As described above, according to the present invention, between the drive side pulley and the driven side pulley, a plurality of idler pulleys are provided at positions sandwiching the belt from the winding outer circumference of the belt, and the tension of the belt is reduced. I try to move according to changes.
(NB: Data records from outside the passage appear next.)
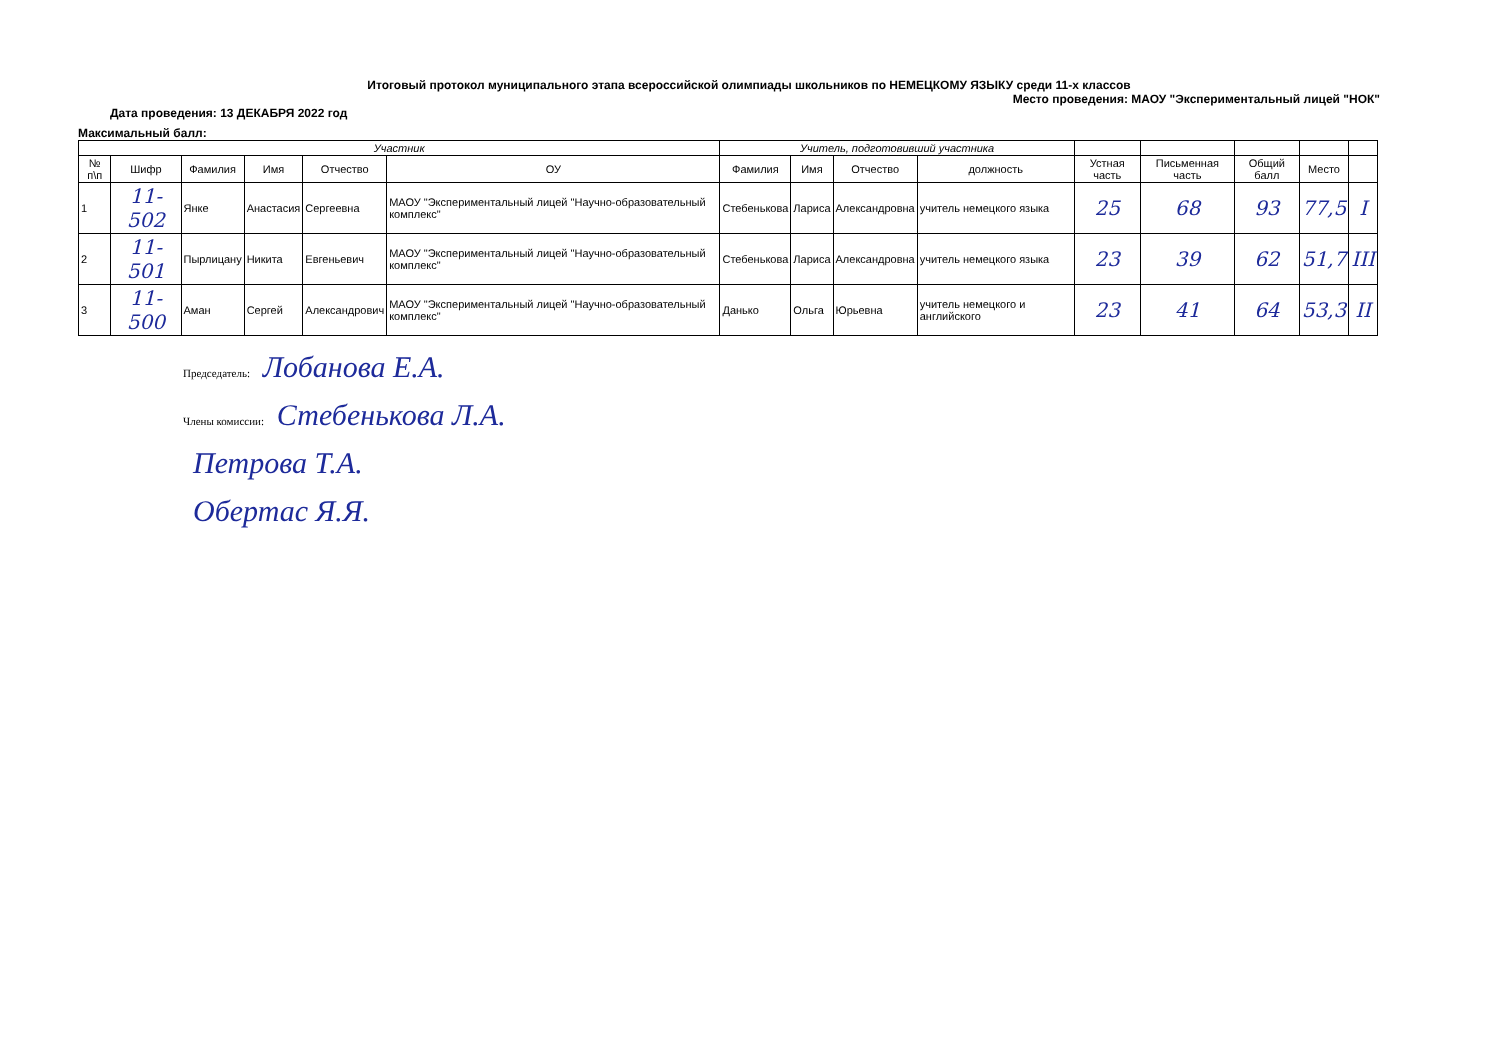Итоговый протокол муниципального этапа всероссийской олимпиады школьников по НЕМЕЦКОМУ ЯЗЫКУ среди 11-х классов
Место проведения: МАОУ "Экспериментальный лицей "НОК"
Дата проведения: 13 ДЕКАБРЯ 2022 год
Максимальный балл:
| Участник | | | | | | Учитель, подготовивший участника | | | | | | | | |
| --- | --- | --- | --- | --- | --- | --- | --- | --- | --- | --- | --- | --- | --- | --- |
| № п\п | Шифр | Фамилия | Имя | Отчество | ОУ | Фамилия | Имя | Отчество | должность | Устная часть | Письменная часть | Общий балл | Место | |
| 1 | 11-502 | Янке | Анастасия | Сергеевна | МАОУ "Экспериментальный лицей "Научно-образовательный комплекс" | Стебенькова | Лариса | Александровна | учитель немецкого языка | 25 | 68 | 93 | 77,5 | I |
| 2 | 11-501 | Пырлицану | Никита | Евгеньевич | МАОУ "Экспериментальный лицей "Научно-образовательный комплекс" | Стебенькова | Лариса | Александровна | учитель немецкого языка | 23 | 39 | 62 | 51,7 | III |
| 3 | 11-500 | Аман | Сергей | Александрович | МАОУ "Экспериментальный лицей "Научно-образовательный комплекс" | Данько | Ольга | Юрьевна | учитель немецкого и английского | 23 | 41 | 64 | 53,3 | II |
Председатель: Лобанова Е.А.
Члены комиссии: Стебенькова Л.А.
Петрова Т.А.
Обертас Я.Я.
For this reason, the tension is automatically adjusted so that the difference between the tension side and the slack side of the tension acting on the belt is always small, so that it is possible to realize a small belt transmission mechanism with little loss of conduction torque. Its practical effect is great.

[Brief description of drawings]

FIG. 1 is a top view (during clockwise rotation) of a belt transmission mechanism according to an embodiment of the present invention.

FIG. 2 is a top view (when rotation is stopped) of the belt transmission mechanism in the present embodiment.

FIG. 3 is a top view (during counterclockwise rotation) of the belt transmission mechanism in the present embodiment.

FIG. 4 is a side view of a belt transmission mechanism according to this embodiment.

FIG. 5 is a top view of a belt transmission mechanism according to another embodiment of the present invention.

FIG. 6 is a side view of a belt transmission mechanism according to another embodiment.

FIG. 7 is a top view of a conventional belt transmission mechanism.

FIG. 8 is a side view of a conventional belt transmission mechanism.

FIG. 9 is a partially enlarged view of a conventional belt transmission mechanism.

[Explanation of symbols]

 1 Drive Pulley 2 Capstan Rotor 3 Rotor Shaft 4 Driven Pulley 5 Chassis 6 Belt 7 Center Gear 8 Swing Lever 8a, 8b Support Arm 9a, 9b Pendulum Gear 12 Friction Plate 13 Clutch Spring 14 Idler Pulley 21, 31 Pulley Lever 22 , 32a 33a Shaft 23 32 Left idler pulley 24 33 Right idler pulley 34 Guide

Claims (1)

[Claims] 1. A drive-side pulley that is directly connected to a drive source that rotates in a forward or reverse direction, a driven-side pulley that applies a rotational force to a load, a belt that is wound around the driven-side pulley and the drive-side pulley, Between the drive-side pulley and the driven-side pulley, a plurality of idler pulleys that are rotatably provided at positions that press the belt from the outer circumference of the belt, and rotatably support the plurality of idler pulleys. And a support member that moves according to a change in the tension of the belt, the belt transmission mechanism.